§ Text section:
"""
The two of us always fainted. Sitting in the church pew, or shopping at Sears - Whooshh!! - down we'd go....My parents couldn't take us anywhere without one passing out. It became so common that my brother wouldn't look twice when he saw one of us being carried down the hallway at school semi-conscious. I even once fainted while on the toilet and knocked my tooth out on the porcelain when falling to the floor. My sister, in her girl scout uniform scurried around the bathroom floor looking for my tooth while my mother, in a panic, picked me up and ran outside with me. When I came to.. I was outside with my underwear around my ankles.

Even though we may have been more dramatic, my brother also had his moments. One morning, he woke up crying and wailing loudly that he had swallowed a nickel. Mother rushed off to the kitchen. She came back with an entire loaf of "Wonderbread." She told him to eat as much bread as he could. After a while, he was sitting in his bed, wide-eyed, stuffing himself with bread, he suddenly recalled that he hadn't swallowed a nickel - he had just dreamed he was a bubble-gum machine!

These were our "wonder" years.

Wednesday, June 2, 2010

If I Had a Hammer...

With a few days off, I decided to change things up in my apartment. This required hanging pictures. I don't own a hammer, but I have a shoe that has a great heel on it that I use from time to time....So I went to the hardware store to buy a hammer. But, when I arrived, I was distracted by "Ready Strips" which you can hang art and mirrors with no nails..or hammers!
"""
§ Given information:
"""
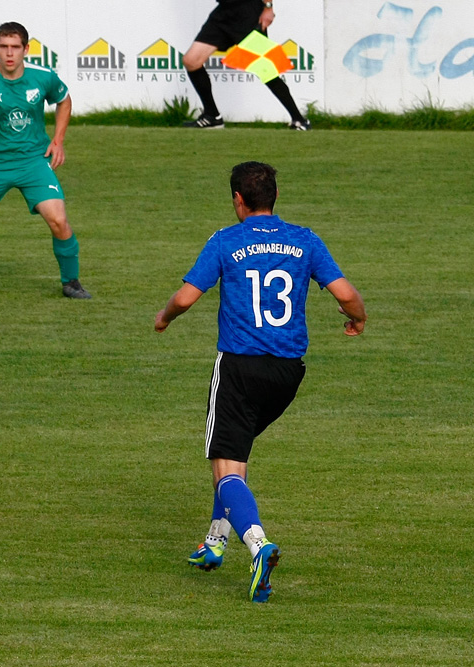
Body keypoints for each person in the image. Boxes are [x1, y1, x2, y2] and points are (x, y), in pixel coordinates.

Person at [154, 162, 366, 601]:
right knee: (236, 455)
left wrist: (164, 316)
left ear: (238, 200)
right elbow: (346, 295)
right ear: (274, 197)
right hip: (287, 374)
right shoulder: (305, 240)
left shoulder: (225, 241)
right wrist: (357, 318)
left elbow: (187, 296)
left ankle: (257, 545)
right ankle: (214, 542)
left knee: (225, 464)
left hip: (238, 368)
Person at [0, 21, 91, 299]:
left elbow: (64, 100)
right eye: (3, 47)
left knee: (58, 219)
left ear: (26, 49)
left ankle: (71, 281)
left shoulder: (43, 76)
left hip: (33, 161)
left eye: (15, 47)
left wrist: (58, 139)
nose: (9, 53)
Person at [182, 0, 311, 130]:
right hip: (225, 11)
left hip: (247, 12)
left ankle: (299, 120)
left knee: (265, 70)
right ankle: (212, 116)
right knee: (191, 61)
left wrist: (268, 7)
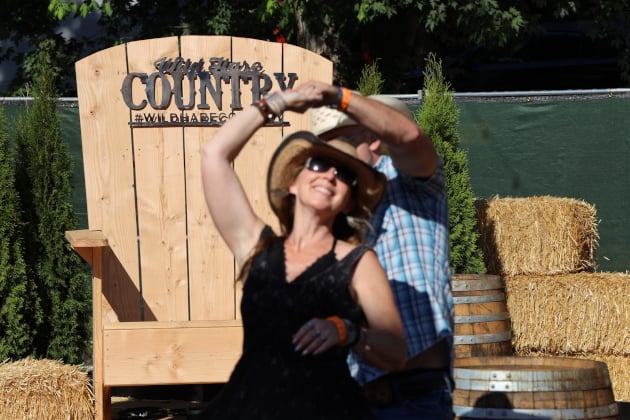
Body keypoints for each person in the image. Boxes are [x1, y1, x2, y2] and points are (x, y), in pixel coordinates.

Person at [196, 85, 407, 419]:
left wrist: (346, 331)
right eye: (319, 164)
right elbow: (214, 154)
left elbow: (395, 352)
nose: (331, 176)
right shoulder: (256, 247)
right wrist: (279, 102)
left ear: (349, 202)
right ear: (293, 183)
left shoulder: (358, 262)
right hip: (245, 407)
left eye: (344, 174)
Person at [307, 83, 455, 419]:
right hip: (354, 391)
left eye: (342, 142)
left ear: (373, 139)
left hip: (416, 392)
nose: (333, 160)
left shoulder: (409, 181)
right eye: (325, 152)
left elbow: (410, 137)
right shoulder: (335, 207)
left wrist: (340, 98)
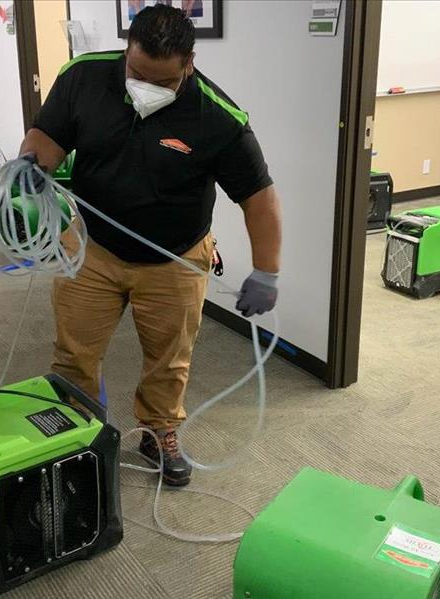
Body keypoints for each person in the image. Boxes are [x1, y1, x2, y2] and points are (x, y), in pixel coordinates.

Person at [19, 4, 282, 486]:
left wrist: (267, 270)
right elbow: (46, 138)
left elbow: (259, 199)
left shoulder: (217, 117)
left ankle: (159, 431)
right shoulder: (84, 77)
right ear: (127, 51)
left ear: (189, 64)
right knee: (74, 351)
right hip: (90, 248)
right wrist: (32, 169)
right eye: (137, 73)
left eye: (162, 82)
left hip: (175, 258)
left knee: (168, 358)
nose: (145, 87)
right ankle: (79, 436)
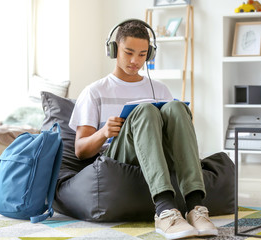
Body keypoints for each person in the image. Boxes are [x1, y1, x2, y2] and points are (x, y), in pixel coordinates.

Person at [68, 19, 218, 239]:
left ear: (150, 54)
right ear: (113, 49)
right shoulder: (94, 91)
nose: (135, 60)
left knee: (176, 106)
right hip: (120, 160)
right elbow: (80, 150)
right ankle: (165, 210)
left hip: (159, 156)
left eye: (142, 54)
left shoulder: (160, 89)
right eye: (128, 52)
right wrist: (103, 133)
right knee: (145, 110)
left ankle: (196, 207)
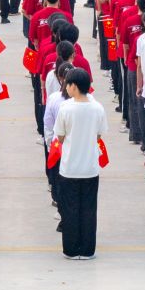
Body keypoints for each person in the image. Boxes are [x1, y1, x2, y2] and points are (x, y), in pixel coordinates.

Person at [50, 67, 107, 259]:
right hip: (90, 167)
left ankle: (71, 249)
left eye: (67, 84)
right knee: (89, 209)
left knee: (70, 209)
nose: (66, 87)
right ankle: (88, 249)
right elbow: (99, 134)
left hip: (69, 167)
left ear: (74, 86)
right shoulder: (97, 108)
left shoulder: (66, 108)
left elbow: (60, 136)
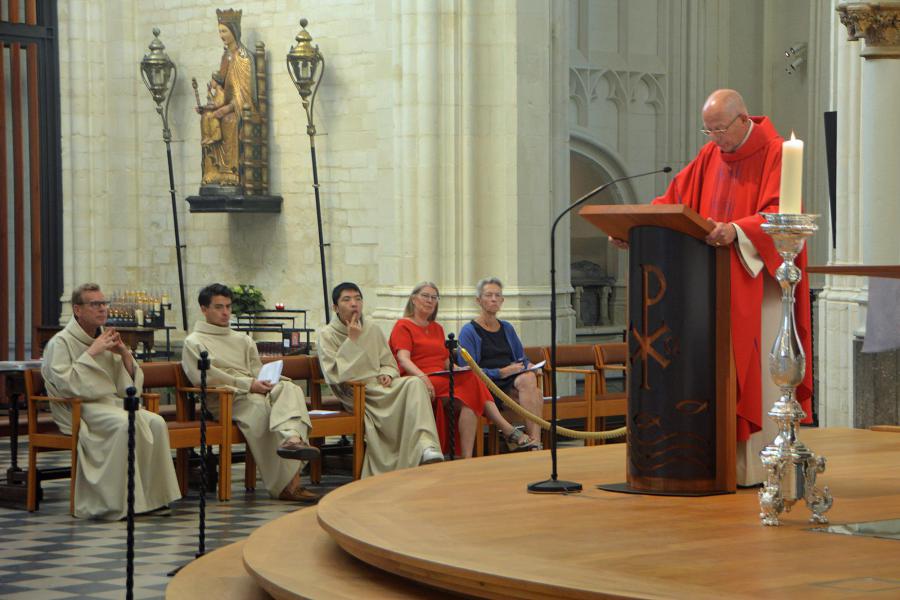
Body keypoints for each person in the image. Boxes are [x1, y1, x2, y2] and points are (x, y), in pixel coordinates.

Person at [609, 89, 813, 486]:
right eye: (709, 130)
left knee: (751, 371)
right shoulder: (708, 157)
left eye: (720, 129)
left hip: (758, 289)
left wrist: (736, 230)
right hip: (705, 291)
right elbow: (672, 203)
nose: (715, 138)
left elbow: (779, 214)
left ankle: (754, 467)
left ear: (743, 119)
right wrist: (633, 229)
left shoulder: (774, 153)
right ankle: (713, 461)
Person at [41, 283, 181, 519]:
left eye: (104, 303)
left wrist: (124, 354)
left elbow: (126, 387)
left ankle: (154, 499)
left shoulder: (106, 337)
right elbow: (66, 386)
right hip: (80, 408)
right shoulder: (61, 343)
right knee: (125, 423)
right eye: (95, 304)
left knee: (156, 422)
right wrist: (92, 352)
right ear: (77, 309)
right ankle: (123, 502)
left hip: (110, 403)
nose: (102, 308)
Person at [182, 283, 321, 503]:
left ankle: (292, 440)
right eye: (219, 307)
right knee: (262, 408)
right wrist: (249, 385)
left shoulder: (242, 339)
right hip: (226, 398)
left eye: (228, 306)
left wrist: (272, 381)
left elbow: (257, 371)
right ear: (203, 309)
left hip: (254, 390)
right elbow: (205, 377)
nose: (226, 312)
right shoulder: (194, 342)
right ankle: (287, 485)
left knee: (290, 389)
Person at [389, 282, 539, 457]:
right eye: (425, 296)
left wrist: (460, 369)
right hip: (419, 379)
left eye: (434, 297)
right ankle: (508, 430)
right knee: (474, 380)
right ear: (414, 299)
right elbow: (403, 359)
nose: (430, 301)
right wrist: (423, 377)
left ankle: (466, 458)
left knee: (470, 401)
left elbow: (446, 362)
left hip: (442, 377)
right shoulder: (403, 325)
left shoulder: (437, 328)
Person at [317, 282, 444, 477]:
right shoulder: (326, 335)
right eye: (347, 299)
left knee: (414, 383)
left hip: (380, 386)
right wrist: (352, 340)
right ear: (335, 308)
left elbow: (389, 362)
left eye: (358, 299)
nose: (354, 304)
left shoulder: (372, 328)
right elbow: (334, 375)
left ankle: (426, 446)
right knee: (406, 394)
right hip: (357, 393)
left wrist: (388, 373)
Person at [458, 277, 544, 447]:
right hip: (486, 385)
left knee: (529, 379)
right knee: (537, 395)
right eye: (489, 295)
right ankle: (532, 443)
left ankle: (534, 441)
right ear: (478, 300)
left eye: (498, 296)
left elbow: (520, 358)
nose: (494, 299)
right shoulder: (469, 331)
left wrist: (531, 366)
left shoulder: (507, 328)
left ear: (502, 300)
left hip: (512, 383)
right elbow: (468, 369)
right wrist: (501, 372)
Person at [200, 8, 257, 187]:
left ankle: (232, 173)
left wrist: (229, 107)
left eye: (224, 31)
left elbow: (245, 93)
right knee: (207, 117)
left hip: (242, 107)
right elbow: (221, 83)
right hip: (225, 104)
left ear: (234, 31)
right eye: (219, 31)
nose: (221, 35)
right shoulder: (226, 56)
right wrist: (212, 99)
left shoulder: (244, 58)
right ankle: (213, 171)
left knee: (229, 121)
"""
"""
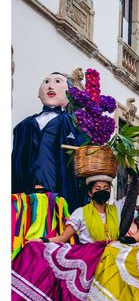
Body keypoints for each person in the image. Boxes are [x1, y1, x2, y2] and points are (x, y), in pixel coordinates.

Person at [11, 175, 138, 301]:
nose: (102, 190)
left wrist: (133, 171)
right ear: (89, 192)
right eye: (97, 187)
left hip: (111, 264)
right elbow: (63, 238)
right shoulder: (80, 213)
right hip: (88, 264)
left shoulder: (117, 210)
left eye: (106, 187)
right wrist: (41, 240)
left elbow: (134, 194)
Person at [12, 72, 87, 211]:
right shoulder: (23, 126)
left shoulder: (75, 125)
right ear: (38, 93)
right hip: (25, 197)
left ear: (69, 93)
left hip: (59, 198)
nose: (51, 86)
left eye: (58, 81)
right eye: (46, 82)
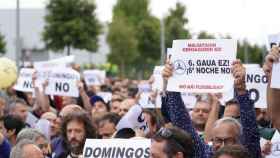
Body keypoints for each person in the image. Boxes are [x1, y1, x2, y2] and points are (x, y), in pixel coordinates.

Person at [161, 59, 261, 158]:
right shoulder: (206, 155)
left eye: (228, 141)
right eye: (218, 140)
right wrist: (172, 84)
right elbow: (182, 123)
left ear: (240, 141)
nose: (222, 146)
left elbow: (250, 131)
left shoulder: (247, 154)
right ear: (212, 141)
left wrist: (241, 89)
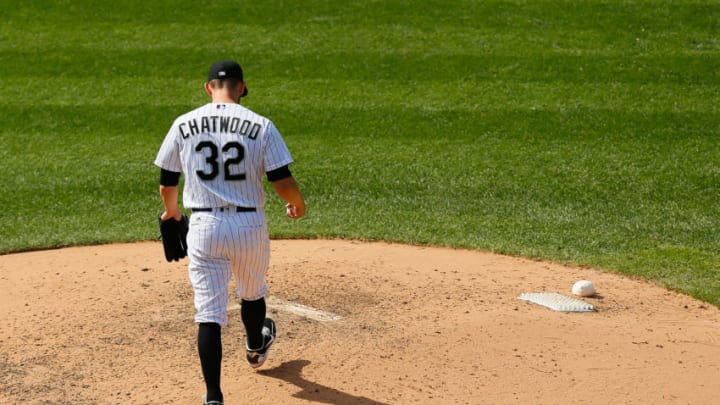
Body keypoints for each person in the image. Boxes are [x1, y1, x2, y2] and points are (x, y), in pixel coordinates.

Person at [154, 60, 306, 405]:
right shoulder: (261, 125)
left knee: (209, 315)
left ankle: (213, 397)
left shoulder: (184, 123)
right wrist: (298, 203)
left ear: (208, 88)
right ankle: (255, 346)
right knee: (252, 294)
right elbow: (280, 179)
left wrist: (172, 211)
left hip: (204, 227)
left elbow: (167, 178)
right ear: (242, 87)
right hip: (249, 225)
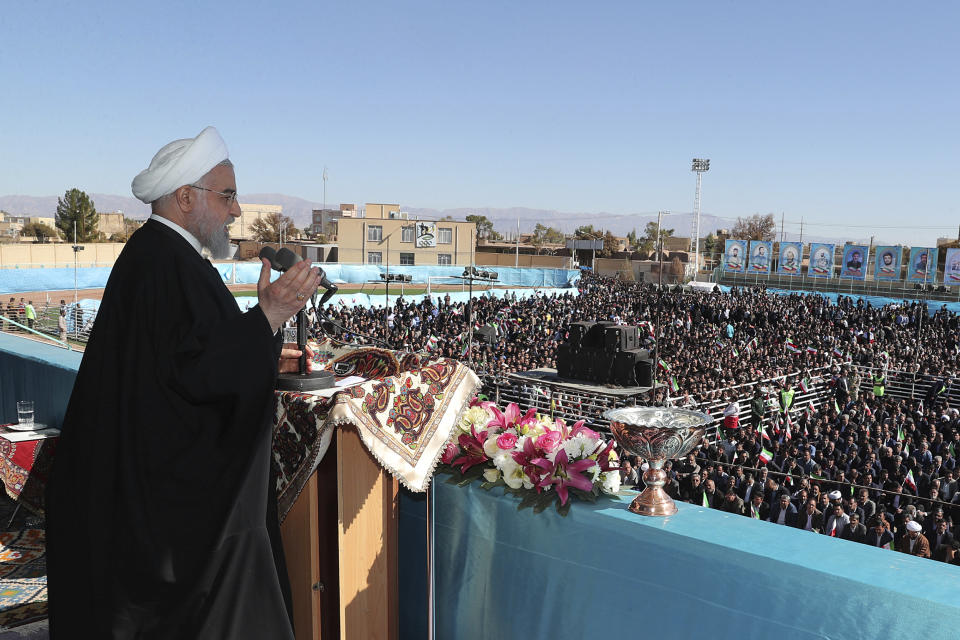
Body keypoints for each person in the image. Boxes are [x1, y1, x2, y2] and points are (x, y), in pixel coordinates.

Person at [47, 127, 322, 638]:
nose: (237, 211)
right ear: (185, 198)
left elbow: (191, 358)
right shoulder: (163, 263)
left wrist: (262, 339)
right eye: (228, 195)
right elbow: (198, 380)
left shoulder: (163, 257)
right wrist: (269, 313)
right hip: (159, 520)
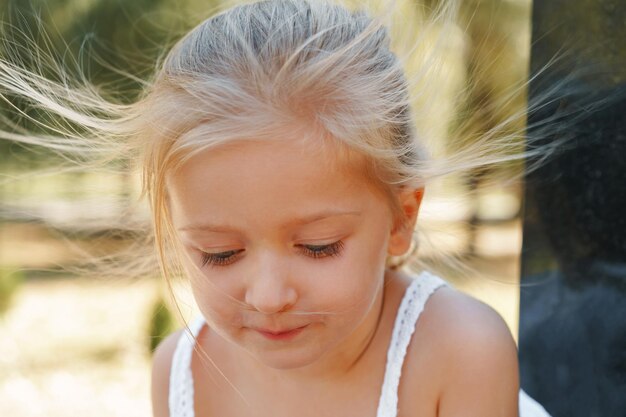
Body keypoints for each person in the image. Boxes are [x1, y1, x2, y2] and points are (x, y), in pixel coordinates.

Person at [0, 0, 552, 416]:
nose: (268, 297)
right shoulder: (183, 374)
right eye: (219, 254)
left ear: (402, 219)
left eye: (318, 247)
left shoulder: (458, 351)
"""
§ Task list:
**a)** From the family-memories text, quote the passage between "The two of us" and "around my ankles.", inclusive.
**b)** In the family-memories text, what did the mother bring back from the kitchen after the brother said he had swallowed a nickel?

§ Numbered responses:
**a)**
The two of us always fainted. Sitting in the church pew, or shopping at Sears - Whooshh!! - down we'd go....My parents couldn't take us anywhere without one passing out. It became so common that my brother wouldn't look twice when he saw one of us being carried down the hallway at school semi-conscious. I even once fainted while on the toilet and knocked my tooth out on the porcelain when falling to the floor. My sister, in her girl scout uniform scurried around the bathroom floor looking for my tooth while my mother, in a panic, picked me up and ran outside with me. When I came to.. I was outside with my underwear around my ankles.

**b)** An entire loaf of "Wonderbread."